10/10/2020
A Famed Horror Director Mines Japan’s Real-Life Atrocities
Breaking Newstags: film, war crimes, Cinema, World War 2, Japanese history, Kiyoshi Kurosawa
The director Kiyoshi Kurosawa is best known for horror movies depicting the dark undercurrents of life in modern Japan and the vengeful ghosts that haunt it.
But the evil spirits lurking in the background of his latest film are a real-life horror from the country’s past — the Imperial Army’s testing of biological and chemical weapons on human subjects in Manchuria before and during World War II.
The movie, “Wife of a Spy,” garnered Mr. Kurosawa the award for best director at the Venice Film Festival last month. When the film is released in Japan this month, it is likely to cause a stir in the country, where wartime atrocities remain the subject of intense controversy and are seldom seen on the big screen.
Winning a top prize at an international film festival is a major victory for Japan, which has invested heavily in promoting its culture industry through its Cool Japan program. But Mr.
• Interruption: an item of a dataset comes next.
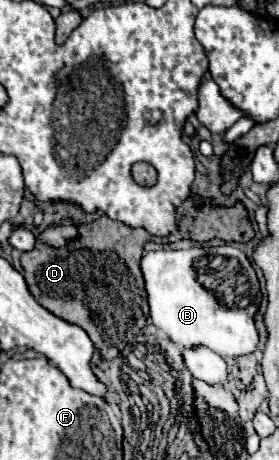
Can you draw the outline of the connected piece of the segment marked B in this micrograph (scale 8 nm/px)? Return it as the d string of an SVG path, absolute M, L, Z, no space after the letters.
M207 246L207 248L187 248L187 250L157 250L145 252L141 260L141 270L145 276L147 300L151 308L153 324L165 332L181 348L207 346L223 358L237 358L255 352L259 344L259 330L255 326L255 314L261 306L261 288L257 274L247 260L245 252L233 246Z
Kurosawa’s honor may prove awkward; the nation portrayed in “Wife of a Spy” is one that Japan’s vocal right wing, including members of the government’s upper echelons, would rather be forgotten, and have worked to erase.
Japanese missions abroad routinely criticize depictions of the Imperial Army’s wartime brothel system, where women were often forced into sexual slavery. In Tokyo, black vans often prowl the streets spouting propaganda that rewrites the country’s role in the war. And publishers churn out books disputing the most basic facts about atrocities.
No matter their ideological lens, Japan’s war movies have largely ignored the victims of Japan’s imperialism. The right fetishizes the country’s martial spirit and quiet endurance, while the left tends to deplore the suffering of soldiers in the field and civilians at home.
In a recent interview, Mr. Kurosawa, 65 — no relation to the famed director Akira Kurosawa — said he found it hard to understand why Japan’s war crimes remained almost taboo among the country’s filmmakers 75 years after the conflict’s end.